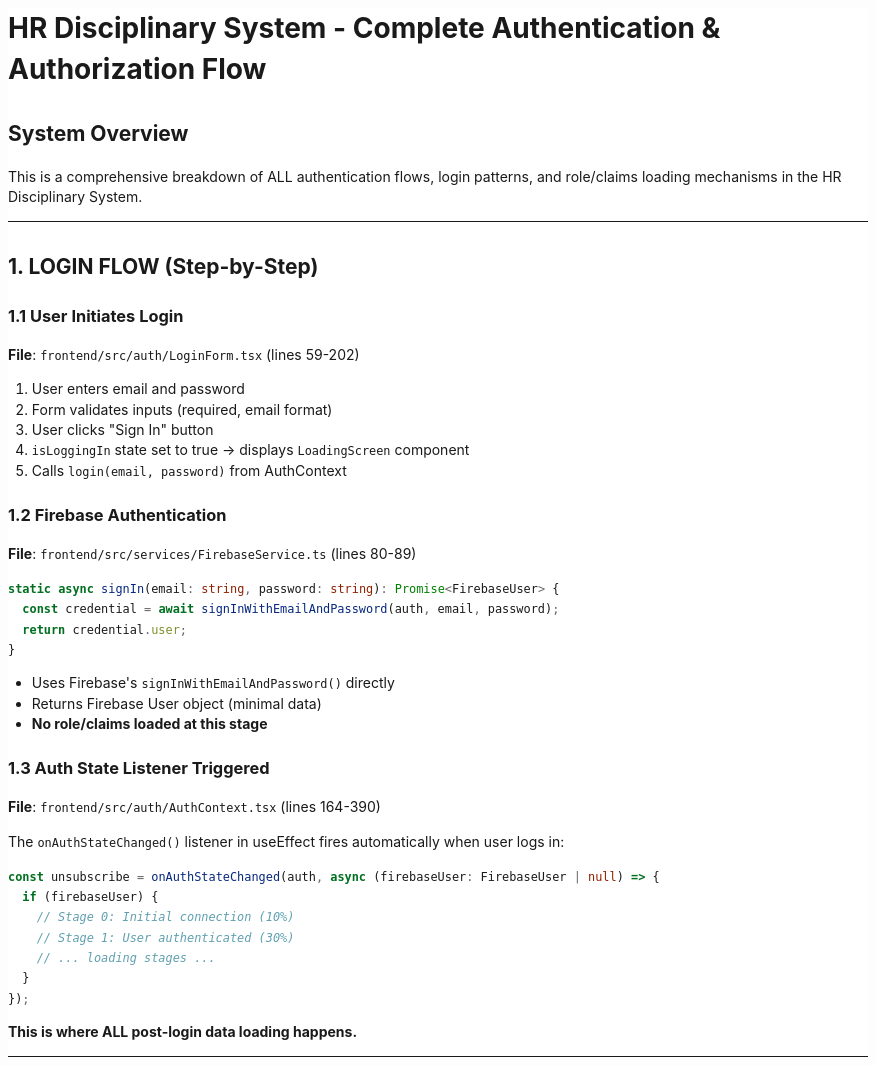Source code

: # HR Disciplinary System - Complete Authentication & Authorization Flow

## System Overview

This is a comprehensive breakdown of ALL authentication flows, login patterns, and role/claims loading mechanisms in the HR Disciplinary System.

---

## 1. LOGIN FLOW (Step-by-Step)

### 1.1 User Initiates Login
**File**: `frontend/src/auth/LoginForm.tsx` (lines 59-202)

1. User enters email and password
2. Form validates inputs (required, email format)
3. User clicks "Sign In" button
4. `isLoggingIn` state set to true → displays `LoadingScreen` component
5. Calls `login(email, password)` from AuthContext

### 1.2 Firebase Authentication
**File**: `frontend/src/services/FirebaseService.ts` (lines 80-89)

```typescript
static async signIn(email: string, password: string): Promise<FirebaseUser> {
  const credential = await signInWithEmailAndPassword(auth, email, password);
  return credential.user;
}
```

- Uses Firebase's `signInWithEmailAndPassword()` directly
- Returns Firebase User object (minimal data)
- **No role/claims loaded at this stage**

### 1.3 Auth State Listener Triggered
**File**: `frontend/src/auth/AuthContext.tsx` (lines 164-390)

The `onAuthStateChanged()` listener in useEffect fires automatically when user logs in:

```typescript
const unsubscribe = onAuthStateChanged(auth, async (firebaseUser: FirebaseUser | null) => {
  if (firebaseUser) {
    // Stage 0: Initial connection (10%)
    // Stage 1: User authenticated (30%)
    // ... loading stages ...
  }
});
```

**This is where ALL post-login data loading happens.**

---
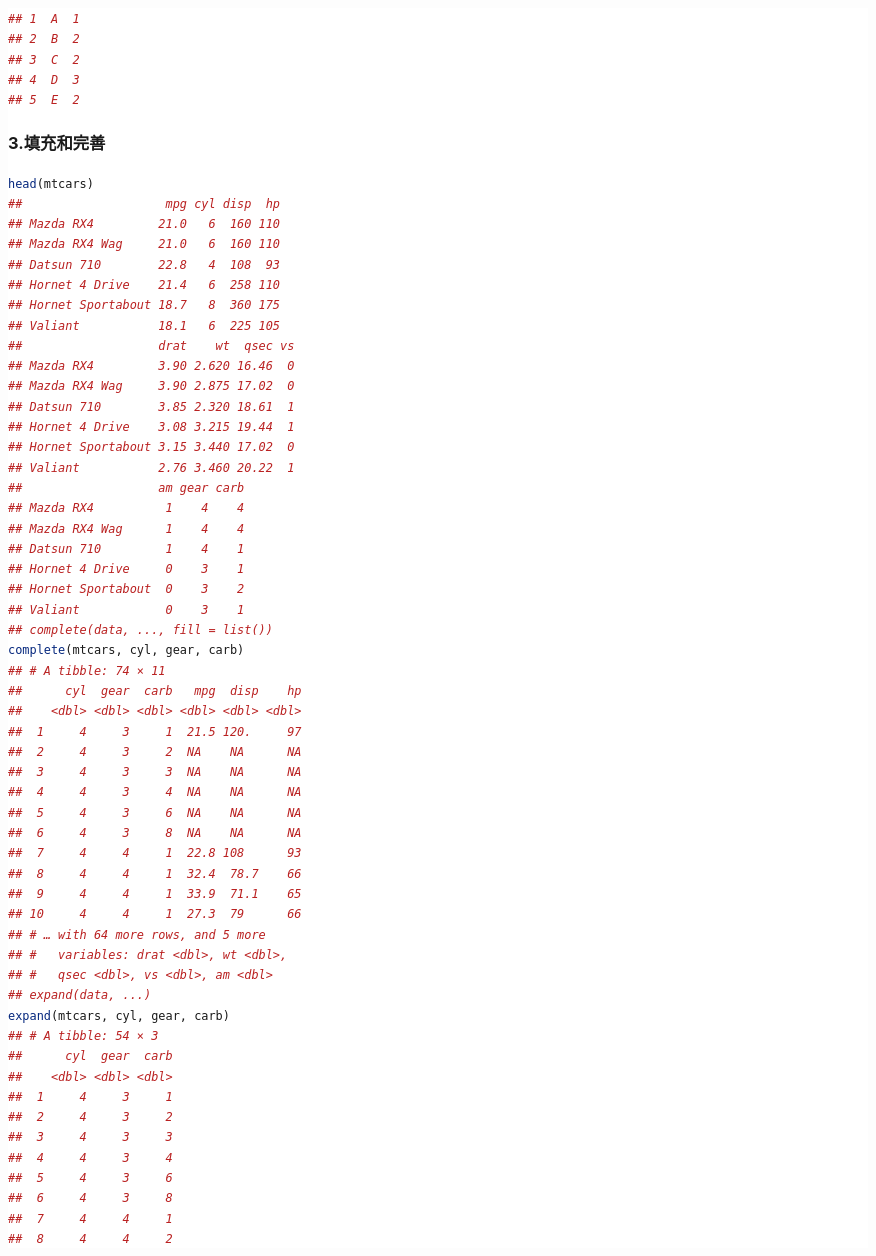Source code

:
 ```r
## 1  A  1
## 2  B  2
## 3  C  2
## 4  D  3
## 5  E  2
```

### 3.填充和完善


```r
head(mtcars)
##                    mpg cyl disp  hp
## Mazda RX4         21.0   6  160 110
## Mazda RX4 Wag     21.0   6  160 110
## Datsun 710        22.8   4  108  93
## Hornet 4 Drive    21.4   6  258 110
## Hornet Sportabout 18.7   8  360 175
## Valiant           18.1   6  225 105
##                   drat    wt  qsec vs
## Mazda RX4         3.90 2.620 16.46  0
## Mazda RX4 Wag     3.90 2.875 17.02  0
## Datsun 710        3.85 2.320 18.61  1
## Hornet 4 Drive    3.08 3.215 19.44  1
## Hornet Sportabout 3.15 3.440 17.02  0
## Valiant           2.76 3.460 20.22  1
##                   am gear carb
## Mazda RX4          1    4    4
## Mazda RX4 Wag      1    4    4
## Datsun 710         1    4    1
## Hornet 4 Drive     0    3    1
## Hornet Sportabout  0    3    2
## Valiant            0    3    1
## complete(data, ..., fill = list())
complete(mtcars, cyl, gear, carb)
## # A tibble: 74 × 11
##      cyl  gear  carb   mpg  disp    hp
##    <dbl> <dbl> <dbl> <dbl> <dbl> <dbl>
##  1     4     3     1  21.5 120.     97
##  2     4     3     2  NA    NA      NA
##  3     4     3     3  NA    NA      NA
##  4     4     3     4  NA    NA      NA
##  5     4     3     6  NA    NA      NA
##  6     4     3     8  NA    NA      NA
##  7     4     4     1  22.8 108      93
##  8     4     4     1  32.4  78.7    66
##  9     4     4     1  33.9  71.1    65
## 10     4     4     1  27.3  79      66
## # … with 64 more rows, and 5 more
## #   variables: drat <dbl>, wt <dbl>,
## #   qsec <dbl>, vs <dbl>, am <dbl>
## expand(data, ...)
expand(mtcars, cyl, gear, carb)
## # A tibble: 54 × 3
##      cyl  gear  carb
##    <dbl> <dbl> <dbl>
##  1     4     3     1
##  2     4     3     2
##  3     4     3     3
##  4     4     3     4
##  5     4     3     6
##  6     4     3     8
##  7     4     4     1
##  8     4     4     2
```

══════════════════════════════

— TASK REQUIREMENTS —
The whole listing should be transcribed exactly, though its pictures must be left out.

— RESULT FOR THIS TASK —
Source code

: # HR Disciplinary System - Complete Authentication & Authorization Flow

## System Overview

This is a comprehensive breakdown of ALL authentication flows, login patterns, and role/claims loading mechanisms in the HR Disciplinary System.

---

## 1. LOGIN FLOW (Step-by-Step)

### 1.1 User Initiates Login
**File**: `frontend/src/auth/LoginForm.tsx` (lines 59-202)

1. User enters email and password
2. Form validates inputs (required, email format)
3. User clicks "Sign In" button
4. `isLoggingIn` state set to true → displays `LoadingScreen` component
5. Calls `login(email, password)` from AuthContext

### 1.2 Firebase Authentication
**File**: `frontend/src/services/FirebaseService.ts` (lines 80-89)

```typescript
static async signIn(email: string, password: string): Promise<FirebaseUser> {
  const credential = await signInWithEmailAndPassword(auth, email, password);
  return credential.user;
}
```

- Uses Firebase's `signInWithEmailAndPassword()` directly
- Returns Firebase User object (minimal data)
- **No role/claims loaded at this stage**

### 1.3 Auth State Listener Triggered
**File**: `frontend/src/auth/AuthContext.tsx` (lines 164-390)

The `onAuthStateChanged()` listener in useEffect fires automatically when user logs in:

```typescript
const unsubscribe = onAuthStateChanged(auth, async (firebaseUser: FirebaseUser | null) => {
  if (firebaseUser) {
    // Stage 0: Initial connection (10%)
    // Stage 1: User authenticated (30%)
    // ... loading stages ...
  }
});
```

**This is where ALL post-login data loading happens.**

---
Source code

:
 ```r
## 1  A  1
## 2  B  2
## 3  C  2
## 4  D  3
## 5  E  2
```

### 3.填充和完善


```r
head(mtcars)
##                    mpg cyl disp  hp
## Mazda RX4         21.0   6  160 110
## Mazda RX4 Wag     21.0   6  160 110
## Datsun 710        22.8   4  108  93
## Hornet 4 Drive    21.4   6  258 110
## Hornet Sportabout 18.7   8  360 175
## Valiant           18.1   6  225 105
##                   drat    wt  qsec vs
## Mazda RX4         3.90 2.620 16.46  0
## Mazda RX4 Wag     3.90 2.875 17.02  0
## Datsun 710        3.85 2.320 18.61  1
## Hornet 4 Drive    3.08 3.215 19.44  1
## Hornet Sportabout 3.15 3.440 17.02  0
## Valiant           2.76 3.460 20.22  1
##                   am gear carb
## Mazda RX4          1    4    4
## Mazda RX4 Wag      1    4    4
## Datsun 710         1    4    1
## Hornet 4 Drive     0    3    1
## Hornet Sportabout  0    3    2
## Valiant            0    3    1
## complete(data, ..., fill = list())
complete(mtcars, cyl, gear, carb)
## # A tibble: 74 × 11
##      cyl  gear  carb   mpg  disp    hp
##    <dbl> <dbl> <dbl> <dbl> <dbl> <dbl>
##  1     4     3     1  21.5 120.     97
##  2     4     3     2  NA    NA      NA
##  3     4     3     3  NA    NA      NA
##  4     4     3     4  NA    NA      NA
##  5     4     3     6  NA    NA      NA
##  6     4     3     8  NA    NA      NA
##  7     4     4     1  22.8 108      93
##  8     4     4     1  32.4  78.7    66
##  9     4     4     1  33.9  71.1    65
## 10     4     4     1  27.3  79      66
## # … with 64 more rows, and 5 more
## #   variables: drat <dbl>, wt <dbl>,
## #   qsec <dbl>, vs <dbl>, am <dbl>
## expand(data, ...)
expand(mtcars, cyl, gear, carb)
## # A tibble: 54 × 3
##      cyl  gear  carb
##    <dbl> <dbl> <dbl>
##  1     4     3     1
##  2     4     3     2
##  3     4     3     3
##  4     4     3     4
##  5     4     3     6
##  6     4     3     8
##  7     4     4     1
##  8     4     4     2
```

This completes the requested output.